=== DATASET ===

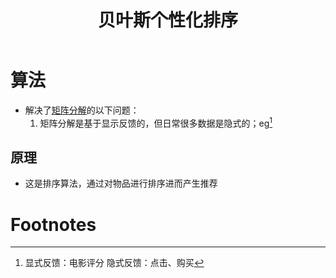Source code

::PROPERTIES:
:ID:       f8cfbc09-a2f8-401f-ad14-f3c00e761d34
:END:
#+title: 贝叶斯个性化排序
#+filetags: paper

* 算法
- 解决了[[id:40569874-79d1-40ae-b3f3-ee5b8ce47bb3][矩阵分解]]的以下问题：
  1. 矩阵分解是基于显示反馈的，但日常很多数据是隐式的；eg[fn:1]
** 原理
- 这是排序算法，通过对物品进行排序进而产生推荐

* Footnotes

[fn:1]
显式反馈：电影评分
隐式反馈：点击、购买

===

EXERCISE INSTRUCTIONS:
Without the pictures, write out every line above exactly as it appears.

REPLY:
Source code

::PROPERTIES:
:ID:       f8cfbc09-a2f8-401f-ad14-f3c00e761d34
:END:
#+title: 贝叶斯个性化排序
#+filetags: paper

* 算法
- 解决了[[id:40569874-79d1-40ae-b3f3-ee5b8ce47bb3][矩阵分解]]的以下问题：
  1. 矩阵分解是基于显示反馈的，但日常很多数据是隐式的；eg[fn:1]
** 原理
- 这是排序算法，通过对物品进行排序进而产生推荐

* Footnotes

[fn:1]
显式反馈：电影评分
隐式反馈：点击、购买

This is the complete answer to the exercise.